13\. Whenever you feel like you can't possibly work, remind yourself that this
might not be a true feeling. Concentration can take time to build up, for me
its often something like 20 minutes (which is, incidentally why my meditation
book says you should meditate for at least 45 minutes - the first 15-20 are
just warm up - the productive work gets done in the last half hour). Pick the
smallest possible thing related to your work, no matter how small or stupid it
feels, and do it. E.g. for me, as a programmer:

\- I suppose in order to work I have to open my IDE. I guess I can do that.
Here it is on my task bar. Click. OK first step complete.

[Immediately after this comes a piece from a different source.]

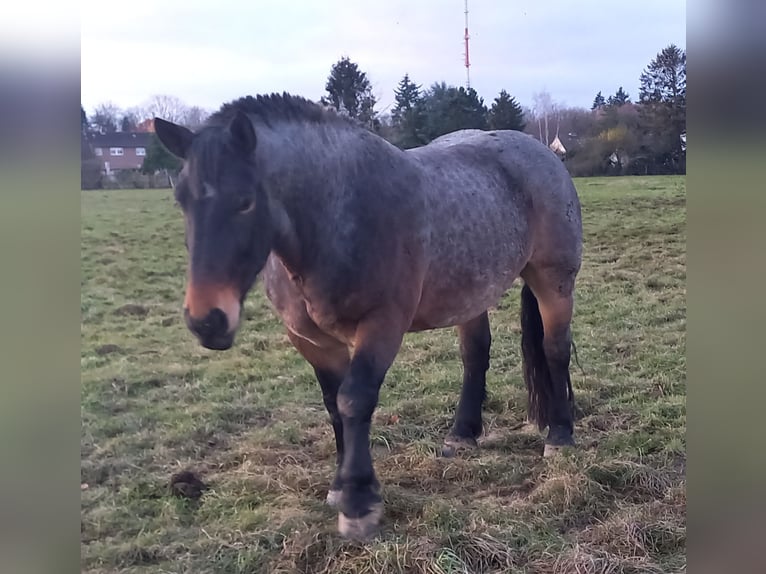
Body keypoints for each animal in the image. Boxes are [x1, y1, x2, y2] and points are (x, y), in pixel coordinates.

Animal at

\- I suppose in order to continue to work I should open the project I need to
work on. I guess that's doable without thinking. File > Open > Foo.project.
Exhale.

\- OK. OK. OK. I suppose, if I were working the next thing I would need to do
is find the file I need to edit and open it. (Or remember what the last thing
I was working on). OK. Remembered. File navigated to. File open.

\- Exhale. OK. I suppose, if I were working the next thing I would need to do
is find the function I was last editing. what was it called again? I don't
remember, just diff with source control. Ah, OK foobardef. Close diff. Go back
to file. Control-F foobardef.

\- What was I trying to do again, OK, I guess let's figure out where I left
off by skimming or reading the code that's there...

etc, etc, etc...